Saat ini, di Indonesia sendiri terjadi tren peningkatan penderita virus corona yang meninggal. Tidak hanya di rumah sakit, cukup banyak penderita virus corona yang meninggal di rumah tanpa pernah mendapatkan perawatan di rumah sakit karena terbatasnya tempat perawatan yang tersedia.

Fakta tersebut tentu harus menjadi catatan yang sangat penting.
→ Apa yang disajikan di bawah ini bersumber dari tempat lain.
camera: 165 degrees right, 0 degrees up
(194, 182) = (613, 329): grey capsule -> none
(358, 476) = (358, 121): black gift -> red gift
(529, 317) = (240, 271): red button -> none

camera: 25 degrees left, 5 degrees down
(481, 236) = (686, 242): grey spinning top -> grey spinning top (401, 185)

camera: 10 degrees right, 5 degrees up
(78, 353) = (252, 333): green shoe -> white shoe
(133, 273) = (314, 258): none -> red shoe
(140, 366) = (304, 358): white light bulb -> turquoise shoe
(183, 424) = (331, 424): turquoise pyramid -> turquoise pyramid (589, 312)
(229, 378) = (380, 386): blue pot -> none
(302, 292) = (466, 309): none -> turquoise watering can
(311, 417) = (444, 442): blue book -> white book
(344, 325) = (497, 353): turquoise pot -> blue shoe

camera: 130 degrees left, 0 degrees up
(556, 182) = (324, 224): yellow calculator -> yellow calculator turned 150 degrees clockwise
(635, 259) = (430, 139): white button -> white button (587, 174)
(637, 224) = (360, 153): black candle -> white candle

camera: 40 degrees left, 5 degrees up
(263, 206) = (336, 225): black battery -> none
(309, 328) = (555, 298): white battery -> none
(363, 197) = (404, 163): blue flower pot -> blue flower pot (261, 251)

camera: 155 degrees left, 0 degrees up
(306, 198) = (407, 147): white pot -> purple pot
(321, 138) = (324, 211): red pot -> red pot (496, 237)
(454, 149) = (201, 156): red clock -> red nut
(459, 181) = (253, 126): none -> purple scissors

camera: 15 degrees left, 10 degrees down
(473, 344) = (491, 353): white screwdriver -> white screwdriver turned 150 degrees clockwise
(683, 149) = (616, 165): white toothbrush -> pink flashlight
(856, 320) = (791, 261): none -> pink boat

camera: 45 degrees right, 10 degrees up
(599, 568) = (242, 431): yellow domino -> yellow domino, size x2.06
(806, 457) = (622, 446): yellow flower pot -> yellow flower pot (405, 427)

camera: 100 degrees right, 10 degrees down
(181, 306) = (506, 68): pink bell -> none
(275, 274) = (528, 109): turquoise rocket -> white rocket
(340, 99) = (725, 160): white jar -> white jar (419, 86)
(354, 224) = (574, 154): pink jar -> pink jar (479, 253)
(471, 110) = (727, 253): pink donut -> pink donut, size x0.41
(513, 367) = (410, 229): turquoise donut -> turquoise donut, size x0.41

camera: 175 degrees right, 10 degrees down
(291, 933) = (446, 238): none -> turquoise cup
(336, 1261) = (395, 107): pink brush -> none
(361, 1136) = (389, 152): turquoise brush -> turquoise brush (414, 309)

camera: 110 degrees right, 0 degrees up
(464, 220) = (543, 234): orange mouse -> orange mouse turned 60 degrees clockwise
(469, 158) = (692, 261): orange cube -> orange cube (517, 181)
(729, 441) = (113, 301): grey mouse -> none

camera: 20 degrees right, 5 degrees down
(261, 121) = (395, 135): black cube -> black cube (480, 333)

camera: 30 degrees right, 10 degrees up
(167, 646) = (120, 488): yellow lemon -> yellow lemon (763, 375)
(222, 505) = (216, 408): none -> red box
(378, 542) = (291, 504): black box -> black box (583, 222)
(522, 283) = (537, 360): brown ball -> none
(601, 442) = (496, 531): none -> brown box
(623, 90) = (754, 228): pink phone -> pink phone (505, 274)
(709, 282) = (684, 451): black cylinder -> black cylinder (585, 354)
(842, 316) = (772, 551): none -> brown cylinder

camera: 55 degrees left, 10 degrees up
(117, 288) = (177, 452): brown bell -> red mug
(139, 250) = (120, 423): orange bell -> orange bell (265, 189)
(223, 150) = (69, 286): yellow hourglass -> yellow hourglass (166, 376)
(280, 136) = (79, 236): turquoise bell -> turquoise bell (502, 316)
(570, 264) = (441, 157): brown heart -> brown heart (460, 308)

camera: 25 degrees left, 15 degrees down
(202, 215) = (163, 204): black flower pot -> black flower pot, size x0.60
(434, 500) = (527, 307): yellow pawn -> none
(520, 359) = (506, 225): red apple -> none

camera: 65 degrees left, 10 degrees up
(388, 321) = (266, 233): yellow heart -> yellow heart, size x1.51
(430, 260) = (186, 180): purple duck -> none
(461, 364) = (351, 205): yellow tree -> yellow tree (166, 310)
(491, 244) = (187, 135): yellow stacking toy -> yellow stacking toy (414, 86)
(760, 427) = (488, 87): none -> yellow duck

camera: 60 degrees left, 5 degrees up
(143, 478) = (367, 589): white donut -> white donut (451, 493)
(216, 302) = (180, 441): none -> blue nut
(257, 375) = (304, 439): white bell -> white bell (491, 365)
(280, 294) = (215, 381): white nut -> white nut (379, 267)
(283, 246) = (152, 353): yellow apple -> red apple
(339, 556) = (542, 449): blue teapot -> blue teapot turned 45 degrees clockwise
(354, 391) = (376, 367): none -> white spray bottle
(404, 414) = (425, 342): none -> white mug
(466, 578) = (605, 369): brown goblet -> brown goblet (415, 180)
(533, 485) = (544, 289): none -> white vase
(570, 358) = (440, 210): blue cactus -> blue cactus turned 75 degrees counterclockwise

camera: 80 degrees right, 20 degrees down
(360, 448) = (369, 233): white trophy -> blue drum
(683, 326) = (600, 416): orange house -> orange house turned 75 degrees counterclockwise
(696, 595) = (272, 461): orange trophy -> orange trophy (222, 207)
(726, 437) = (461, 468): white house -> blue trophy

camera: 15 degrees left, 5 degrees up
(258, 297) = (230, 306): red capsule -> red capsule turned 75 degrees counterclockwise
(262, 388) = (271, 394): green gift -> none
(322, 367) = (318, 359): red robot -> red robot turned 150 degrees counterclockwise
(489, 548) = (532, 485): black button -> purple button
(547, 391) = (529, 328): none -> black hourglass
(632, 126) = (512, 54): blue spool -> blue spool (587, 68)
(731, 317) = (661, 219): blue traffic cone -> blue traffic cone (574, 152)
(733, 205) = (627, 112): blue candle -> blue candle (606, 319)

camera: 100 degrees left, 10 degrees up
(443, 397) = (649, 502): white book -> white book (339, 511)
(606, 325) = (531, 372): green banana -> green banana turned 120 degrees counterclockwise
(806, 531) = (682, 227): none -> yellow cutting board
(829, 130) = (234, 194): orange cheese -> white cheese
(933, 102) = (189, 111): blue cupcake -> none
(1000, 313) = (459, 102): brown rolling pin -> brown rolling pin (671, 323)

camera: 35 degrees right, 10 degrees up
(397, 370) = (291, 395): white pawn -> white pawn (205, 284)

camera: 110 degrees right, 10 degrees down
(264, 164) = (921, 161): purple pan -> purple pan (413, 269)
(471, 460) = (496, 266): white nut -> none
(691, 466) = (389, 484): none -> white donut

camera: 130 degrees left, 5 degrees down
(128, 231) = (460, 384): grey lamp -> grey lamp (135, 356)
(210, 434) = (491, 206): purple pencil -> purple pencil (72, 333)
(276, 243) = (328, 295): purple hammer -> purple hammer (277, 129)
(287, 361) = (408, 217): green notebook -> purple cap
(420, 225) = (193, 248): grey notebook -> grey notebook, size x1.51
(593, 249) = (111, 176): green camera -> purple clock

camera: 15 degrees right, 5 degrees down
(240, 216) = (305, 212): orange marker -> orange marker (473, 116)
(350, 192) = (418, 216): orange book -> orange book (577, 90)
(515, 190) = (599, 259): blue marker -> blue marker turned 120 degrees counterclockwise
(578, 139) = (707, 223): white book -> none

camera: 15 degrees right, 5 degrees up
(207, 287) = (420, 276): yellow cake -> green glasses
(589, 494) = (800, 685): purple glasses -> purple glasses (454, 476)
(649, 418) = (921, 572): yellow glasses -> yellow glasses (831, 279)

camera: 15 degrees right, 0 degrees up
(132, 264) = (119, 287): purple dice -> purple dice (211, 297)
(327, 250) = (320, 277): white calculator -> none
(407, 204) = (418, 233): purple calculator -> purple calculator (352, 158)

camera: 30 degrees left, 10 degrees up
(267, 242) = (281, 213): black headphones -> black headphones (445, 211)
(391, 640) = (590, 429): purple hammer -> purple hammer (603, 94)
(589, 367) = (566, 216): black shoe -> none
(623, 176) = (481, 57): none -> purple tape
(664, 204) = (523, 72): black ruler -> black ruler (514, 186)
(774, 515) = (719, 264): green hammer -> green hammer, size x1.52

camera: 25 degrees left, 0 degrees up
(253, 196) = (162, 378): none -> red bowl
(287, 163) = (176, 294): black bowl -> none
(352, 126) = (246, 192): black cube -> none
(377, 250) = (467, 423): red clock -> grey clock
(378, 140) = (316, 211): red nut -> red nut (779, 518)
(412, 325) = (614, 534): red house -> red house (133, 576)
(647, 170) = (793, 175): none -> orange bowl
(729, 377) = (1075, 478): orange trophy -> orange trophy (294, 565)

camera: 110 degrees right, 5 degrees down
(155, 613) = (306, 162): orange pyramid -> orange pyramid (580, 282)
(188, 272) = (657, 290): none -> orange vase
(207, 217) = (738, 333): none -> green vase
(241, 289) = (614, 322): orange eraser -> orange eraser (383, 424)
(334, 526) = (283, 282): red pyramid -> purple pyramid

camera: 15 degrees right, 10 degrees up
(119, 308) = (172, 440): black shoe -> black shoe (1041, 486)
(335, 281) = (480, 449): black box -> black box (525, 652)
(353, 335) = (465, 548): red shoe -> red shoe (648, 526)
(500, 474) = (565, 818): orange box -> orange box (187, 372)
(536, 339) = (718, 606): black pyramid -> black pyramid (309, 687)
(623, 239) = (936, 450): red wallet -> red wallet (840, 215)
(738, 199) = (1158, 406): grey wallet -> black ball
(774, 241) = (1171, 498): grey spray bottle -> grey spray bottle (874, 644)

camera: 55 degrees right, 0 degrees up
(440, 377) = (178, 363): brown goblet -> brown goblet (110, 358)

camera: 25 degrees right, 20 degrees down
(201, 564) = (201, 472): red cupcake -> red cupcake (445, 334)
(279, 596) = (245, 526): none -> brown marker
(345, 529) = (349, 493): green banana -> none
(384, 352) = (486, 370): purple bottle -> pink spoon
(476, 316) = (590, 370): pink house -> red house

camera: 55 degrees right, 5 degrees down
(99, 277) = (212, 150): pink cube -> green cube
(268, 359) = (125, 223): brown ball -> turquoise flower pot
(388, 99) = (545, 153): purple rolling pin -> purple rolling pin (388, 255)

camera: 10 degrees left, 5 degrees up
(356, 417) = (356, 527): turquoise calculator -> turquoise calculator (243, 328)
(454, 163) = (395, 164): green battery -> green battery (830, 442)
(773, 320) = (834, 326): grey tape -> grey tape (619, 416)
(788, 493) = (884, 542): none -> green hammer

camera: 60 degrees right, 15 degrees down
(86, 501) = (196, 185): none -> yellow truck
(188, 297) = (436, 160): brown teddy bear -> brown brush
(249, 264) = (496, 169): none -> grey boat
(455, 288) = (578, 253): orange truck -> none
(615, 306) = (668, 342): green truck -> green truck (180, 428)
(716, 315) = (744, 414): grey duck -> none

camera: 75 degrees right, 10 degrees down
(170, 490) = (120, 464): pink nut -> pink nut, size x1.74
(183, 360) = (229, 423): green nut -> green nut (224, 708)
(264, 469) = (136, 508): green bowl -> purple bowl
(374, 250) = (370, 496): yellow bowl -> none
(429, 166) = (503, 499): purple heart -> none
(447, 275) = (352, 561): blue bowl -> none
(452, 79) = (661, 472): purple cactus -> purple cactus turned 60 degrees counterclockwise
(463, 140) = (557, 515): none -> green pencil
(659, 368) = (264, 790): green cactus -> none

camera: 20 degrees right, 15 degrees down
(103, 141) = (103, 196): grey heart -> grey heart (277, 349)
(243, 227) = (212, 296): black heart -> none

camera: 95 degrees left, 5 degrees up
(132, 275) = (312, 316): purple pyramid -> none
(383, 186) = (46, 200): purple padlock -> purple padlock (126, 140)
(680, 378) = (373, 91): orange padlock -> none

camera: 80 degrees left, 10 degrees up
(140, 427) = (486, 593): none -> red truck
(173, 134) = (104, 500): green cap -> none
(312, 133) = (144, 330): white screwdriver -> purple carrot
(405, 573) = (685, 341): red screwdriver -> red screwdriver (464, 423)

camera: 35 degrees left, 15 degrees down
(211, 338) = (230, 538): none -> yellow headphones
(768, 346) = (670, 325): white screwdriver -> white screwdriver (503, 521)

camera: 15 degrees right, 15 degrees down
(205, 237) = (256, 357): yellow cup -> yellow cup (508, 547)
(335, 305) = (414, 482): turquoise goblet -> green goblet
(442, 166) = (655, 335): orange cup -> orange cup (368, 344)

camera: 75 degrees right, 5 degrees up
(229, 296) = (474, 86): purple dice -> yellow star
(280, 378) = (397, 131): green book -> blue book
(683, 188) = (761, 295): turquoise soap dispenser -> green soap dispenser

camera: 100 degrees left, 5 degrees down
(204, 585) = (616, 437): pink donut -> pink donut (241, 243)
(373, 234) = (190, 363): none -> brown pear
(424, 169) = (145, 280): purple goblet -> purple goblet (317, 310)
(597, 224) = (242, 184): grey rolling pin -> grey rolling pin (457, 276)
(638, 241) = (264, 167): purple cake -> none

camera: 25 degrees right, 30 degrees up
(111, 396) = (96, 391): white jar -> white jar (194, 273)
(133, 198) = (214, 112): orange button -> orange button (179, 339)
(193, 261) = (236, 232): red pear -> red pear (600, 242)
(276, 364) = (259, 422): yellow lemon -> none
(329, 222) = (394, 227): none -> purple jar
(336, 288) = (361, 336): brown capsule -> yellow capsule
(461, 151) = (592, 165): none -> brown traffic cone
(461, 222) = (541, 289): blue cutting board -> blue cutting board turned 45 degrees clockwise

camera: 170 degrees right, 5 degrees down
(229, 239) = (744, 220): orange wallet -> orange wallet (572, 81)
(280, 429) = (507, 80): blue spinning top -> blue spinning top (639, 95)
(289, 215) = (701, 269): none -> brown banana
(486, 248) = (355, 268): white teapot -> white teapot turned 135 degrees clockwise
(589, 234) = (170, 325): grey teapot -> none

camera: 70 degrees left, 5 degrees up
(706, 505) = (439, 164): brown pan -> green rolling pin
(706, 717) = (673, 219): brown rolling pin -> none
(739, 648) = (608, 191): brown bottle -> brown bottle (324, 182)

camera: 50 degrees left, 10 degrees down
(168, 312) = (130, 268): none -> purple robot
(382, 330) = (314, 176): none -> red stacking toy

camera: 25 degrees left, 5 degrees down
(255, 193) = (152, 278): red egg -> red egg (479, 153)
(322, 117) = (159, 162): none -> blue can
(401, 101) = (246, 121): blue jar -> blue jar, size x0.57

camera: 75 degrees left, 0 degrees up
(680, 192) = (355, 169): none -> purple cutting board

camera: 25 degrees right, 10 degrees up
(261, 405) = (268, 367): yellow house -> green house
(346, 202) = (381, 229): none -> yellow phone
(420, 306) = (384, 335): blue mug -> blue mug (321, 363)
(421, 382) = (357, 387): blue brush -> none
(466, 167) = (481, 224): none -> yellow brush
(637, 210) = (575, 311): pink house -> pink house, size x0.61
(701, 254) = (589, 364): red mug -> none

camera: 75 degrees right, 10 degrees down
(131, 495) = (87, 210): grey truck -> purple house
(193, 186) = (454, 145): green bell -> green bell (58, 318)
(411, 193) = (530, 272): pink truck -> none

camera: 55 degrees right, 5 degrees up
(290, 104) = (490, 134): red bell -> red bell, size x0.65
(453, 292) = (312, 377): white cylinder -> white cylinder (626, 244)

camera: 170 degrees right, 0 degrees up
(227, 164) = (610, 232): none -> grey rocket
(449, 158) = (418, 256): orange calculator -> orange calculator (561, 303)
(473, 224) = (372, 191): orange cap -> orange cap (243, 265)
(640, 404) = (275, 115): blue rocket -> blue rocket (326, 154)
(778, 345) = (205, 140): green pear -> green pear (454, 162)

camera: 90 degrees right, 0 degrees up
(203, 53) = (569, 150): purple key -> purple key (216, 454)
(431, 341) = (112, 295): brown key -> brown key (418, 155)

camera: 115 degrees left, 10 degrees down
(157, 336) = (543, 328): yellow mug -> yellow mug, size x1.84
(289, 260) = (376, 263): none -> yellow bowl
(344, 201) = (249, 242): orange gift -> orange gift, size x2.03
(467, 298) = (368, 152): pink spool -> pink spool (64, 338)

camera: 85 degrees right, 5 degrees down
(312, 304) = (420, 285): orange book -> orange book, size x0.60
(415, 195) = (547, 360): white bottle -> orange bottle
Seiring dengan tingkat bahaya virus corona yang meningkat, maka Anda sebaiknya mawas diri dan memperhatikan tanda-tanda serangan virus corona.

Adapun beberapa tanda umum dari paparan virus corona yang sering terjadi adalah sebagai berikut:

     Demam dengan suhu tinggi yang tak kunjung reda

     Sesak napas yang cukup lama dan menyiksa

     Batuk yang cenderung kering dan tak kunjung reda

Selain beberapa tanda di atas, ada beberapa gejala lain yang juga bisa muncul dikarenakan paparan virus corona. Beberapa gejala yang dimaksud adalah sebagai berikut:

     Diare yang muncul tiba-tiba dan tak kunjung reda

     Sakit kepala yang cukup menyakitkan

     Hilangnya kemampuan indera perasa dan penciuman

     Munculnya ruam di bagian kulit yang tidak kunjung hilang

Gejala pada penderita virus corona ini biasanya muncul dalam waktu dua hari hingga dua pekan setelah terjadinya paparan. Sebagian penderita bisa saja tidak menunjukkan gejala apapun meskipun ia sebenarnya terpapar. Selain itu, cukup banyak penderita yang terkena paparan mengalami gejala yang memburuk dari waktu ke waktu.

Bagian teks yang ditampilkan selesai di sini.